01/28/2026
Perimenopause+ changes the rules a bit — not because you’re fragile, but because your body is asking for smarter input.
Working with that instead of fighting it is how you stay consistent and strong. I like to approach this with quality movement and a positive outlook for the changes that are ahead.
I’m 48, definitely in perimenopause, and without any unbearable symptoms, & on zero prescription meds, so I know I’m on the right path.
Not listening to the “just wait” crowd either…. Don’t get me started. I’m not waiting- I’m taking action daily, and you can too. Every effort matters.
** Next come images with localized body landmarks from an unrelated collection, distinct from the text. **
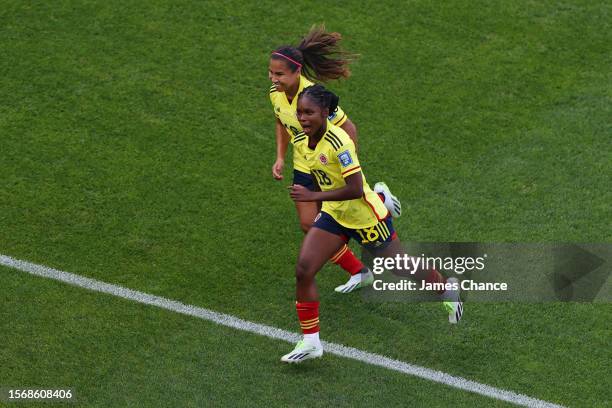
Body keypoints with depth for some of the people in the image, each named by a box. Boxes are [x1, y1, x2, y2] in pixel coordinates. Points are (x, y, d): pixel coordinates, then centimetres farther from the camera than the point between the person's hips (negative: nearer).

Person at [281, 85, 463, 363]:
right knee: (303, 270, -7)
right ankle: (310, 342, 4)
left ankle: (446, 288, 45)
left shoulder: (338, 142, -30)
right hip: (333, 215, 7)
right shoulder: (300, 142, -5)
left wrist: (313, 196, -31)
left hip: (365, 217, -7)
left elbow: (355, 189, -31)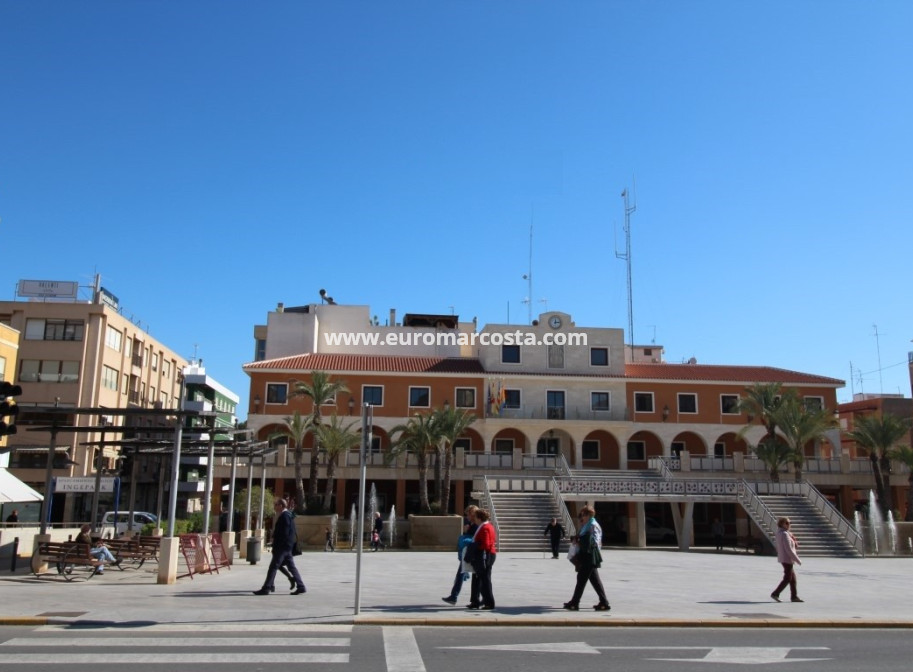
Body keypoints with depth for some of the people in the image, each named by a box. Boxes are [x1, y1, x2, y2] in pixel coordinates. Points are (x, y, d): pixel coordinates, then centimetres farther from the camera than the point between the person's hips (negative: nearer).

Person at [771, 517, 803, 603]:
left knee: (793, 578, 14)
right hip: (787, 559, -9)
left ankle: (794, 596, 18)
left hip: (783, 558, 9)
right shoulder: (785, 534, -19)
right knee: (787, 578, -3)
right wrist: (798, 560, -15)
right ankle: (775, 593, -2)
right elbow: (789, 550, -21)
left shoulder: (779, 533, 9)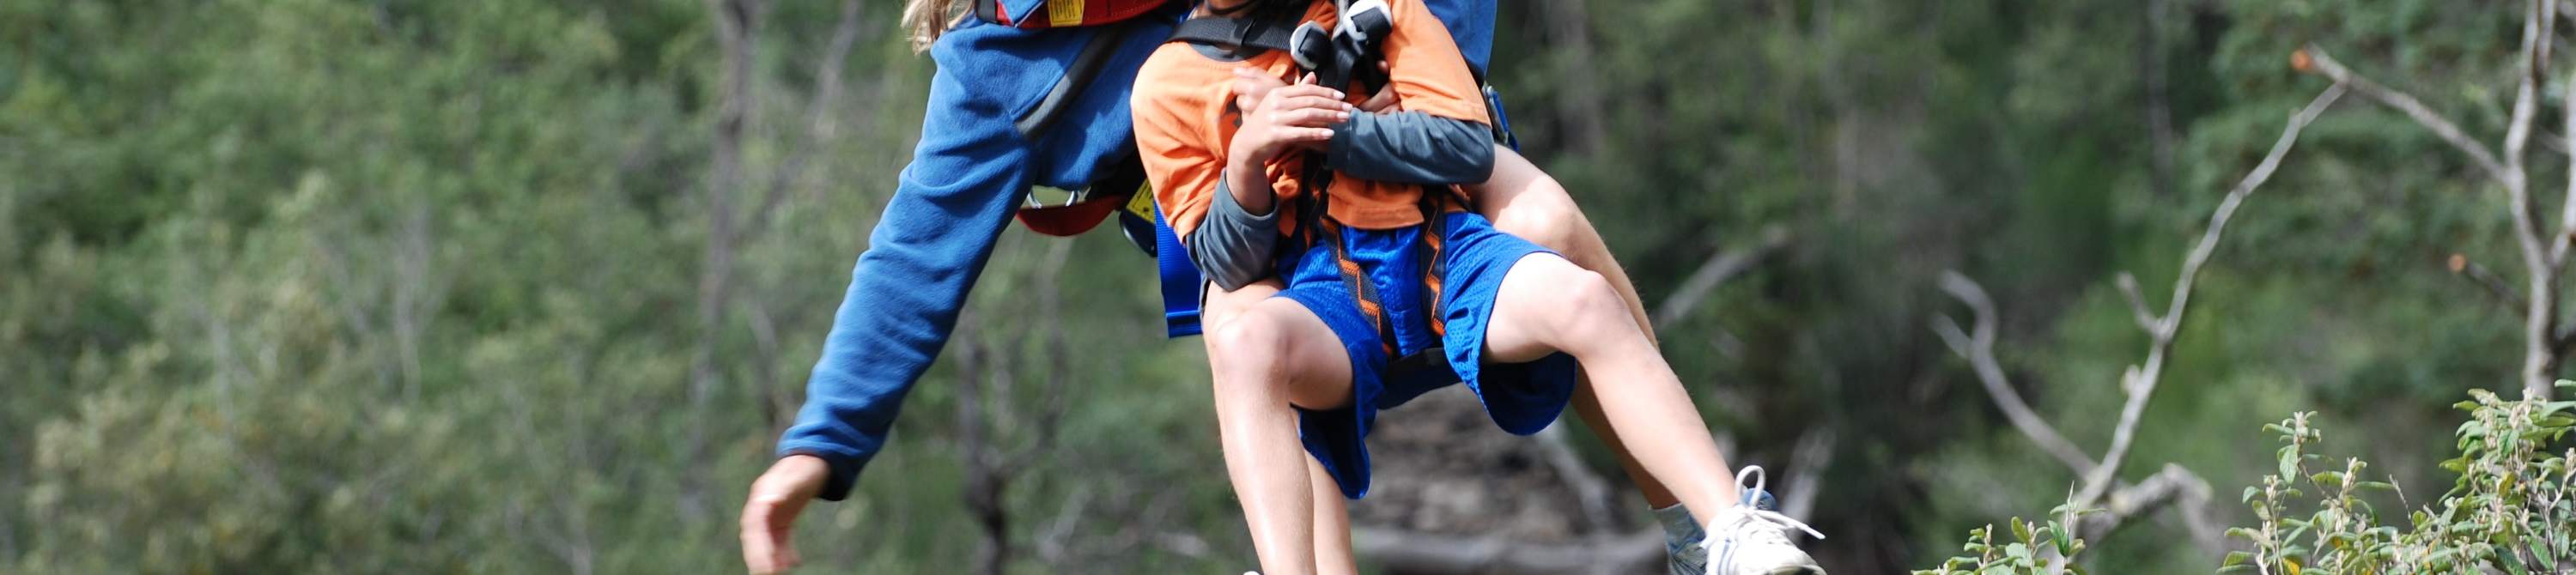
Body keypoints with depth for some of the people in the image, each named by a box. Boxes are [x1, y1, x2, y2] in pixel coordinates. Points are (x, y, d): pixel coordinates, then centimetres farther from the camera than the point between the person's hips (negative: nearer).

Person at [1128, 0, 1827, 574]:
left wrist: (1332, 127, -9)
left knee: (1583, 299, -32)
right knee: (1246, 343, -38)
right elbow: (1226, 261, 5)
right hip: (1325, 292, -1)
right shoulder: (1169, 83, 8)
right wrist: (1246, 163, -15)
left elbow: (1471, 150, 3)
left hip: (1449, 252, 1)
Heres how I shift movements for my clients and myself:
✔️ Shorten the range of motion
✔️ Use more stable handles or grips
✔️ Bring the movement closer to your midline
✔️Adjust the angle of your posture
✔️Go lighter- it’s ok!
These small shifts can reduce strain on an irritated joint while still letting you train strength, control, and confidence.
And for the moves that feel great- I’m going as heavy as I safely can. I’m stronger now than I ever was in my 20’s- it feels great!
Modify without guilt.
Train with intention.
Keep moving forward.
This is how we age well. Stopping training for every minor ache and pain leads to less muscle, less strength and lower stamina as we age.
I’m going to be cranking out full pushups at 75, just like my previous YMCA client Jill. I’ve seen it with my own eyes, I know it can be done.